An interesting situation arose for prominent families who had firstborn children with disabilities legally entitled to hold familial lands and other assets. Records from the Court of Chancery indicate that families brought cases before the court to ascertain whether heirs with intellectual disabilities were able to manage family estates. The court’s job was to decide whether an individual was of sound mind and could manage the family estate; the determination appears to have been made on practical grounds. In a case Porter details from 1743, the individual with a disability said that the jurymen asked him such questions as “what a Lamb, and what a Calf was called at one, two and three Years old. They gave me a Sum of Money to tell” (113). The individual claimed he was not allotted proper time to answer. The jurymen’s questions appear to center on skills necessary to the successful running of an estate. Porter says there is an “impression of pragmatism by the Court in deciding” this case and others (113).

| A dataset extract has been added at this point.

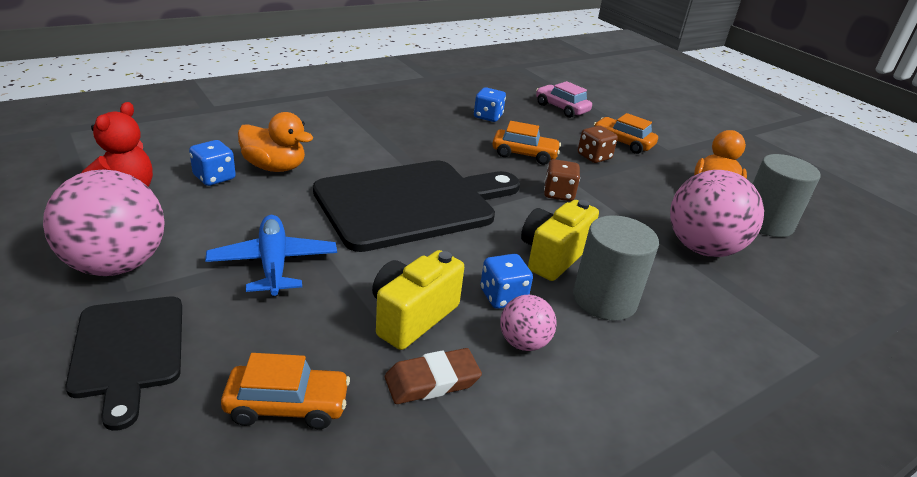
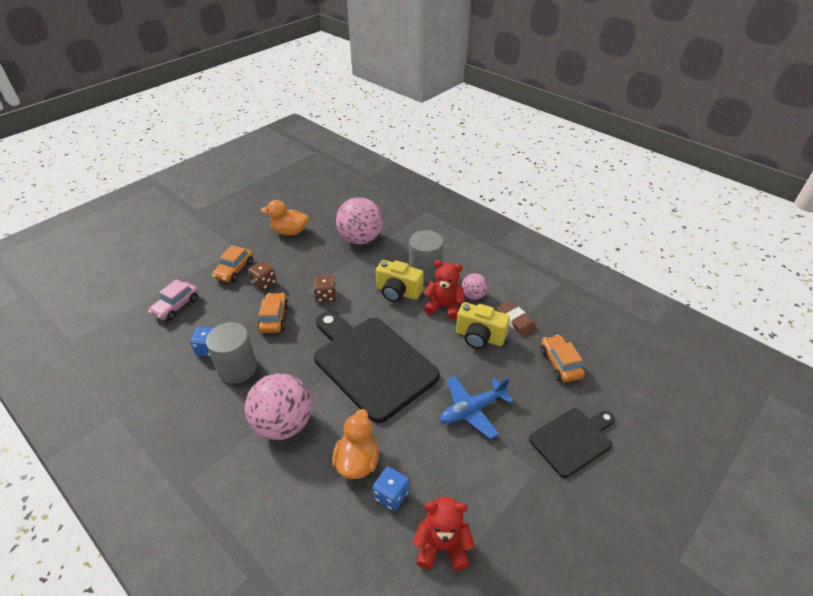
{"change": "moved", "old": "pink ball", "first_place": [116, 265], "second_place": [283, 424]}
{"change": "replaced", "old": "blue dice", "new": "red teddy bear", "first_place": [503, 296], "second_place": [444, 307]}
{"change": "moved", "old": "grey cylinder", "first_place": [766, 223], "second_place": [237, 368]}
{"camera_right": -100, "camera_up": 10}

Pragmatism may have also been the basis of the Austen family’s decision to surrender care of their son and brother. The Austens’ treatment of George can seem cruel, especially when measured against Eliza de Feuillide’s treatment of her similarly disabled son. However, when considered in the larger context of Jane Austen’s era, George’s life, spent with his disabled uncle, in the care of the Culham family of Monk Sherborne, may have been one of the kinder options available to the Austens. While there were many individuals with intellectual disabilities who lived with and participated in the everyday lives of their respective families, boarding out these individuals in the community was also a common practice. It is impossible to know whether George suffered emotional distress because of his removal from his family, but he did not suffer the fate of many others living with disabilities, who found themselves completely abandoned in parish workhouses or public asylums. This historical study of intellectual disability during Jane Austen’s lifetime demonstrates that the Austens were a complex and nuanced family. While we may not fully understand why George could not remain with his family, this study can place the Austens’ decision in its proper context. In the two hundred years since Jane Austen’s death the understanding and treatment of individuals with disabilities has significantly changed, ensuring that George and those like him are no longer “excluded and forgotten.”